CorrespondentDream: Enhancing 3D Fidelity of Text-to-3D using Cross-View Correspondences
Seungwook Kim, Kejie Li, Xueqing Deng, Yichun Shi, Minsu Cho, Peng Wang
TL;DR
Zero-shot text-to-3D methods with diffusion priors yield realistic 2D renders but often produce geometrically inconsistent 3D shapes. CorrespondentDream introduces an annotation-free cross-view correspondence loss $\mathcal{L}_{\textrm{corr}}$ derived from diffusion U-Net features to supplement the SDS-based NeRF optimization, using adjacent view sets and a two-stage training schedule. Dense cross-view correspondences are computed from diffusion features and aligned with NeRF reprojections via a weighted Huber loss, with an alternating optimization scheme to balance 2D guidance and 3D geometry corrections.

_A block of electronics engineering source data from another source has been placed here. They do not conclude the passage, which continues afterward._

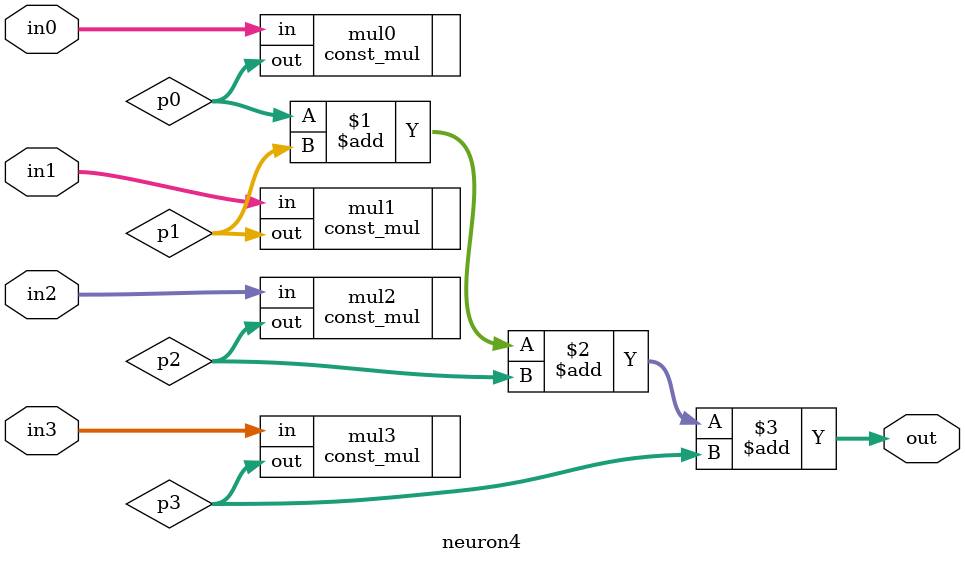
<source format=sv>
module neuron4 #(
    parameter int IW = 16, // bit width of input
    parameter int OW = 32 // bit width of output
)
(
    input logic signed [IW-1:0] in0, in1, in2, in3, // input vectors
    output logic signed [OW-1:0] out // output vector
);

  // Hard-code your four weights here:
  localparam int W0 = 30;   // e.g.  3.0 in Q8.8
  localparam int W1 = -51;   // e.g.  5.0
  localparam int W2 = -11;  // e.g. 10.0
  localparam int W3 = 17;   // e.g.  7.0

  // wires to hold each product
  logic signed [OW-1:0] p0, p1, p2, p3;

  // instantiate four constant multipliers
  const_mul #(.WIDTH(IW), .OUT_WIDTH(OW), .WEIGHT(W0)) mul0 (.in(in0), .out(p0));
  const_mul #(.WIDTH(IW), .OUT_WIDTH(OW), .WEIGHT(W1)) mul1 (.in(in1), .out(p1));
  const_mul #(.WIDTH(IW), .OUT_WIDTH(OW), .WEIGHT(W2)) mul2 (.in(in2), .out(p2));
  const_mul #(.WIDTH(IW), .OUT_WIDTH(OW), .WEIGHT(W3)) mul3 (.in(in3), .out(p3));

  // Combinational adder - sum all partial products
  assign out = p0 + p1 + p2 + p3;

endmodule
</source>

Results show notable improvements in 3D fidelity and a favorable user study outcome, demonstrating enhanced 3D geometry without requiring additional supervision or new priors.
Abstract
Leveraging multi-view diffusion models as priors for 3D optimization have alleviated the problem of 3D consistency, e.g., the Janus face problem or the content drift problem, in zero-shot text-to-3D models. However, the 3D geometric fidelity of the output remains an unresolved issue; albeit the rendered 2D views are realistic, the underlying geometry may contain errors such as unreasonable concavities. In this work, we propose CorrespondentDream, an effective method to leverage annotation-free, cross-view correspondences yielded from the diffusion U-Net to provide additional 3D prior to the NeRF optimization process. We find that these correspondences are strongly consistent with human perception, and by adopting it in our loss design, we are able to produce NeRF models with geometries that are more coherent with common sense, e.g., more smoothed object surface, yielding higher 3D fidelity. We demonstrate the efficacy of our approach through various comparative qualitative results and a solid user study.